◆ **What this task involves**: Below are several entries. Transcribe exactly those lines that fall from the one with "- Conduct conversion path analysis" through the one with "- Test new content formats based on data", end lines included.

Exercise inputs START

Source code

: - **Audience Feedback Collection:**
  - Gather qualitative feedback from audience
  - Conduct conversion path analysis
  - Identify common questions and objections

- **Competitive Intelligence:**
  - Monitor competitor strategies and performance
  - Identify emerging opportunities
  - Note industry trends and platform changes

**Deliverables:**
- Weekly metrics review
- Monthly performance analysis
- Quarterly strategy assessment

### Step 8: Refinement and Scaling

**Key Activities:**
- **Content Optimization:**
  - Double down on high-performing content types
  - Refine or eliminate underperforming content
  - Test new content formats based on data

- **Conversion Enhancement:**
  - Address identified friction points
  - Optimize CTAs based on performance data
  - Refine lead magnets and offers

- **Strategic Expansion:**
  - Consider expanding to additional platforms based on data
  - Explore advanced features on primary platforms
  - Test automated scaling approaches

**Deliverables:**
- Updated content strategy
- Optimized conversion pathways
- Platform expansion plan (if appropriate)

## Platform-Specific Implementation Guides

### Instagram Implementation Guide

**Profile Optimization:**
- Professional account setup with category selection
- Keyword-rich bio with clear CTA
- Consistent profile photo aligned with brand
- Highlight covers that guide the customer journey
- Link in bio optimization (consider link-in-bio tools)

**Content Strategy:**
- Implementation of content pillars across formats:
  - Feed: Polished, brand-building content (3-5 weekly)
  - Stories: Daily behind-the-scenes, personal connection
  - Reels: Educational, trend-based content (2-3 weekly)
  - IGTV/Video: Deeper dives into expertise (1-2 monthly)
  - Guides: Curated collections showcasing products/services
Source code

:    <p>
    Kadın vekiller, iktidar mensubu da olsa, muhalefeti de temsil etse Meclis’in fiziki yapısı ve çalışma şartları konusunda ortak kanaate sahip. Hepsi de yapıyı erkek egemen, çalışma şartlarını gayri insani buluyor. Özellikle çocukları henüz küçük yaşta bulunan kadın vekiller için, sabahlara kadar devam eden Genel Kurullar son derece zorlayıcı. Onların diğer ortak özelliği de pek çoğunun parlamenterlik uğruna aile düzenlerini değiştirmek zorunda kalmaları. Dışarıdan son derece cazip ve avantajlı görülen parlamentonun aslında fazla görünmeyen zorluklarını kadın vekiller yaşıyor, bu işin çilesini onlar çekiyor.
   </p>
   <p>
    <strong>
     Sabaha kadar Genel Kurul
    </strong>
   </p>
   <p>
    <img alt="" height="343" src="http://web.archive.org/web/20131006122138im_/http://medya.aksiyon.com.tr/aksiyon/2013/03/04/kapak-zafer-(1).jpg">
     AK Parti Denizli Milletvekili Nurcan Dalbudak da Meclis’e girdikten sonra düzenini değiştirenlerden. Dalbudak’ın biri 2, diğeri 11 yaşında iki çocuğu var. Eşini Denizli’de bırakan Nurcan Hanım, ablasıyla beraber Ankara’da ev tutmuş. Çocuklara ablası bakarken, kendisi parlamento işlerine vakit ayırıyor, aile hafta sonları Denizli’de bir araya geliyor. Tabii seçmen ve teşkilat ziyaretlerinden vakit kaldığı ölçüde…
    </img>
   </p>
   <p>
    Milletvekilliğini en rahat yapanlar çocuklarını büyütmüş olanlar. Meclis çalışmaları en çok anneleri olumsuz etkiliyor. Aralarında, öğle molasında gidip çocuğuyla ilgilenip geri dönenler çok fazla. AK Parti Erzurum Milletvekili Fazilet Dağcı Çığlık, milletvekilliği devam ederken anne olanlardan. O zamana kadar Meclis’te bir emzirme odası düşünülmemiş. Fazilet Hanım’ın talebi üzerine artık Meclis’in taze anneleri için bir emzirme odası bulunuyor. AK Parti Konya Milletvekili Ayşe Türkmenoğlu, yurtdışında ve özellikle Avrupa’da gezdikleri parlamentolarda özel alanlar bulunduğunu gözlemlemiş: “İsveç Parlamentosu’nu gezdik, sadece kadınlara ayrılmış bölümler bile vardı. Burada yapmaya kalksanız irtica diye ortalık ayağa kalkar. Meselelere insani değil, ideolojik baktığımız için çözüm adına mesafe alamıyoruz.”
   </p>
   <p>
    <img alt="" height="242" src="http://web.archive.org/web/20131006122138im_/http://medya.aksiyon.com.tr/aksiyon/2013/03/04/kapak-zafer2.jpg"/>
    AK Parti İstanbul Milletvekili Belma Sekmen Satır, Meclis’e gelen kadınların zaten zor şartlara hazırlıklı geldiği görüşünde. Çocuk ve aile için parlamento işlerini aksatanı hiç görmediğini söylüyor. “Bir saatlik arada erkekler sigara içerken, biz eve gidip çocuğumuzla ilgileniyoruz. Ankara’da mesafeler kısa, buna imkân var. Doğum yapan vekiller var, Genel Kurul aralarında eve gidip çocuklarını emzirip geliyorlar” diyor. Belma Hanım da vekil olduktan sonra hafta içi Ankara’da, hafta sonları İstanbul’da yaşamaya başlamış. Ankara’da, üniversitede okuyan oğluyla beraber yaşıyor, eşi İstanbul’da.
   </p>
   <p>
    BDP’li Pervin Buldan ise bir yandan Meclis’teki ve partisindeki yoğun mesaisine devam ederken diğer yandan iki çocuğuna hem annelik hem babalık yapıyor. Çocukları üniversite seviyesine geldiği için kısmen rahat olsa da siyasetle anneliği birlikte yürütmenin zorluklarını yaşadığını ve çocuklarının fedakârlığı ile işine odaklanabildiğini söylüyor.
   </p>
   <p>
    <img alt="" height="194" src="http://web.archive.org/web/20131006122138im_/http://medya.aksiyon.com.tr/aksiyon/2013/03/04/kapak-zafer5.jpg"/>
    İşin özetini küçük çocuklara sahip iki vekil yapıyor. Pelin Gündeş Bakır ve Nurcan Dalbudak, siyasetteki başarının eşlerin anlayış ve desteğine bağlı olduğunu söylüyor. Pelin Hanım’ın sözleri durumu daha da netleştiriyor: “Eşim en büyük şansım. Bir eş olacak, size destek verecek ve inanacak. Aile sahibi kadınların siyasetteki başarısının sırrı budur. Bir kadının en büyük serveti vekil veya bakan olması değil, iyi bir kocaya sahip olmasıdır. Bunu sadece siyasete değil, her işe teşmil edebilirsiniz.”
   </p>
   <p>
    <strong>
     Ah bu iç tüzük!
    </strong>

Exercise inputs END

◆ **Written response**:
  - Conduct conversion path analysis
  - Identify common questions and objections

- **Competitive Intelligence:**
  - Monitor competitor strategies and performance
  - Identify emerging opportunities
  - Note industry trends and platform changes

**Deliverables:**
- Weekly metrics review
- Monthly performance analysis
- Quarterly strategy assessment

### Step 8: Refinement and Scaling

**Key Activities:**
- **Content Optimization:**
  - Double down on high-performing content types
  - Refine or eliminate underperforming content
  - Test new content formats based on data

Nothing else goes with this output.